NYC Board of Ed is the second biggest government bureaucracy after the federal government. The number of hoops and hurdles parents need to go through is really daunting and insane. Many, many, many parents end up leaving NYC (me included) due to the educational system. While there are some excellent schools and programs, it's incredibly stressful to say the least.

If you think it's bad for gifted parents, try navigating the system as a special needs parent or 2e parent. That's another crazy system. Stephen Gaynor, Churchill, Gillen Brewer, Parkside are very good special needs schools, but not much in terms of giftedness. And, again the issue remains the lack of slots. Parkside takes 4 girls, 4 boys each year - that's it!
No argument from me on the insane level of bureaucracy and the crazy allocation of services. And I totally agree about who the tests yields - kids who can sit and work, and work ahead. You are right divergent thinkers are not captured by these tests.

You are lucky you can leave, we can't due to our work situations. And as my DYS DS gets older I am encountering more and more of what so many people here complain about - its really hard to find a good school fit.

DeHe
Well, we lost a lot of money when we moved back to MA, even though the cost of living is somewhat comparable to NYC. I wouldn't say life is a bowl of cherries now, but it's very likely would have been in the dark about the eg/pg and extent of the giftedness or 2e issues if we hadn't moved.

I understand what you're saying DeHe. I had a neighbor who had a gifted son that went to Anderson. She withdrew him due to the intense competition and asl focus. She then put him in a local charter school only to withdraw him due to a peanut allergy. Now, they're homeschooling him and I know financially it's a big challenge for them.

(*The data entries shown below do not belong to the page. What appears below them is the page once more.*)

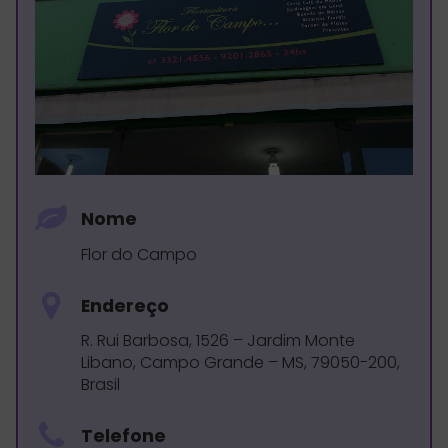
Nome
Flor do Campo
Endereço
R. Rui Barbosa, 1526 – Jardim Monte
Libano, Campo Grande – MS, 79050-200,
Brasil
Telefone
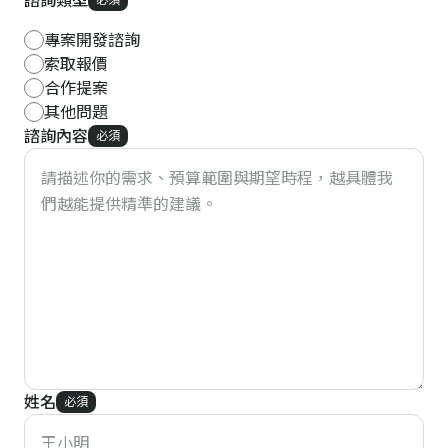
諮詢類型
專案開發諮詢
索取報價
合作提案
其他問題
諮詢內容
必須
姓名
必須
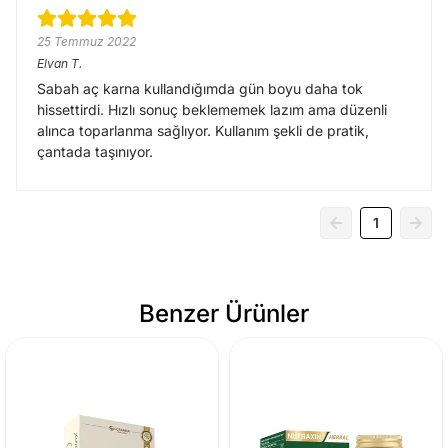
25 Temmuz 2022
Elvan
T.
Sabah aç karna kullandığımda gün boyu daha tok
hissettirdi. Hızlı sonuç beklememek lazım ama düzenli
alınca toparlanma sağlıyor. Kullanım şekli de pratik,
çantada taşınıyor.
1
Benzer Ürünler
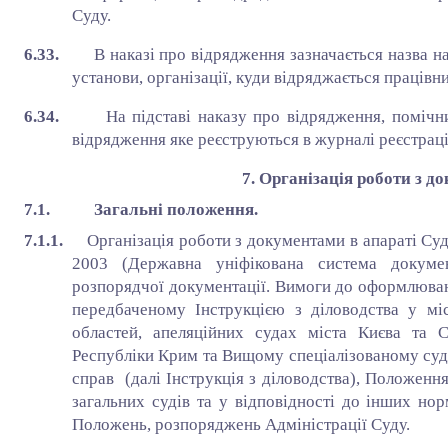
Суду.
6.33.
В наказі про відрядження зазначається назва н
установи, організації, куди відряджається працівни
6.34.
На підставі наказу про відрядження, помічн
відрядження яке реєструються в журналі реєстраці
7. Організація роботи з 
7.1. Загальні положення.
7.1.1.
Організація роботи з документами в апараті Су
2003 (Державна уніфікована система документ
розпорядчої документації. Вимоги до оформлюванн
передбаченому Інструкцією з діловодства у мі
областей, апеляційних судах міста Києва та 
Республіки Крим та Вищому спеціалізованому суді
справ (далі Інструкція з діловодства), Положенн
загальних судів та у відповідності до інших нор
Положень, розпоряджень Адміністрації Суду.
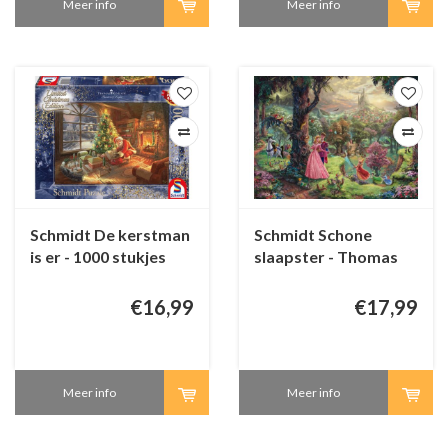
Meer info
Meer info
Schmidt De kerstman
Schmidt Schone
is er - 1000 stukjes
slaapster - Thomas
Kinkade - 1000
stukjes
€16,99
€17,99
Meer info
Meer info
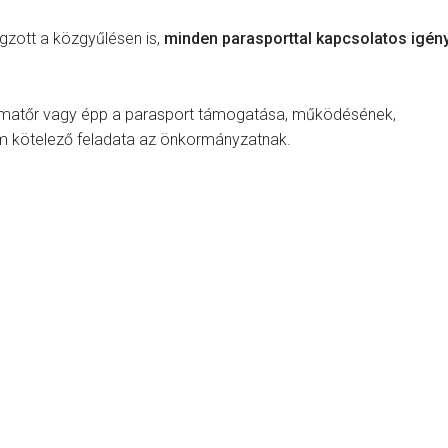
gzott a közgyűlésen is,
minden parasporttal kapcsolatos igén
 amatőr vagy épp a parasport támogatása, működésének,
em kötelező feladata az önkormányzatnak.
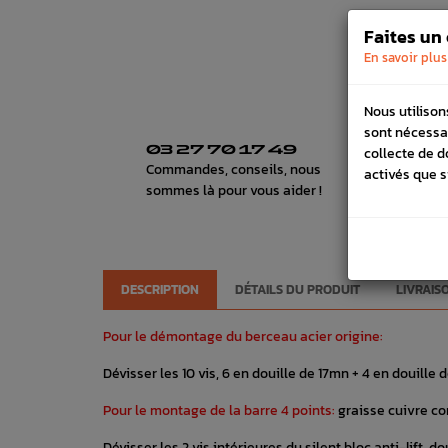
Faites un
En savoir plus
Nous utilison
sont nécessa
03 27 70 17 49
H
collecte de d
Commandes, conseils, nous
Lu
activés que s
sommes là pour vous aider !
de
DESCRIPTION
DÉTAILS DU PRODUIT
LIVRAIS
Pour le démontage du berceau acier origine:
Dévisser les 10 vis, 6 en douille de 17mn + 4 en douille 
Pour le montage de la barre 4 points:
graisse cuivre co
Dévisser les 2 vis intérieures du silent bloc anti-lift, 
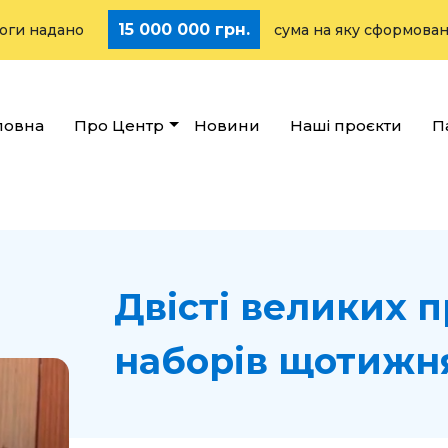
15 000 000 грн.
дано
сума на яку сформовано стратег
ловна
Про Центр
Новини
Наші проєкти
П
Двісті великих 
наборів щотижн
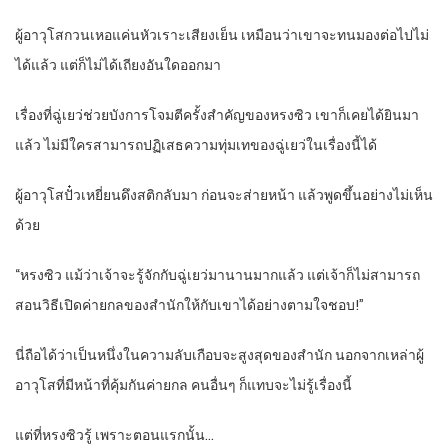
ผู้อาวุโสกวนเหอแค่นหัวเราะเสียงเย็น เหมือนว่าเขาจะทนมองต่อไปไม่
ได้แล้ว แต่ก็ไม่ได้เถียงอันใดออกมา
เรื่องที่ฉู่เยว่ช่วยบังการโจมตีครั้งสำคัญของหรงซิว เขาก็เคยได้ยินมา
แล้ว ไม่มีใครสามารถปฏิเสธความทุ่มเทของฉู่เยว่ในเรื่องนี้ได้
ผู้อาวุโสปั๋วเหยี่ยนดึงสติกลับมา ก่อนจะส่ายหน้า แล้วพูดขึ้นอย่างไม่เห็น
ด้วย
“หรงซิว แม้ว่าเจ้าจะรู้จักกับฉู่เยว่มานานมากแล้ว แต่เจ้าก็ไม่สามารถ
สอนวิธีเปิดค่ายกลของสำนักให้กับเขาได้อย่างตามใจชอบ!”
นี่ถือได้ว่าเป็นหนึ่งในความลับเกือบจะสูงสุดของสำนัก นอกจากเหล่าผู้
อาวุโสที่มีหน้าที่คุ้มกันค่ายกล คนอื่นๆ ก็แทบจะไม่รู้เรื่องนี้
แต่ที่หรงซิวรู้ เพราะตอนแรกนั้น…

I also know a friend who sues the NYC Board of Ed each year so her son can attend Parkside. Each year she's got to obtain a lawyer and sue so her son can go to Parkside. This was a kid who was doing long division at 4, but unfortunately has a laundry list of special needs and is unlikely to be in a public school soon. Of course, Parkside ($30,000+/yr) is still cheaper than Gillen Brewer ($50,000+/yr), but still that's a crazy situation. Only in NYC.

Edison-trait kids, divergent thinkers, or 2e kids like my friend's (and son's) are problematic for many school systems. There may be some schools that cater to them, like Parkside, but it's far from the norm and often quite an undertaking to get a slot at these schools. I know there are some children of famous celebrities that attend Parkside; at least they can afford it.

The vast majority of schools still teach in an auditory, sequential, linear manner; that's even the case at gifted schools. They're just not conducive to kids who mutiny with rote, repetition, and worksheets or pg kids who learn in great gulps and rapidly accelerate. Many gifted schools and programs just can't accommodate a DYS child who needs more individualized learning; or at least that's what I've discovered since my son's been in two private gifted schools here in MA. So you do start to find yourself banging your head and at a loss as to what to do.

Of course, the situation makes it difficult on the parents and nearly impossible to find a school where a DYS child can be accommodated unless you're willing to relocate to Reno or somewhere, which isn't always possible or doable as we both know. Even then, I say you might be chasing a pipe dream and magic potion. Not saying that I don't want a magic wand or magic potion some days, but that you can drive yourself silly with chasing a school situation smile.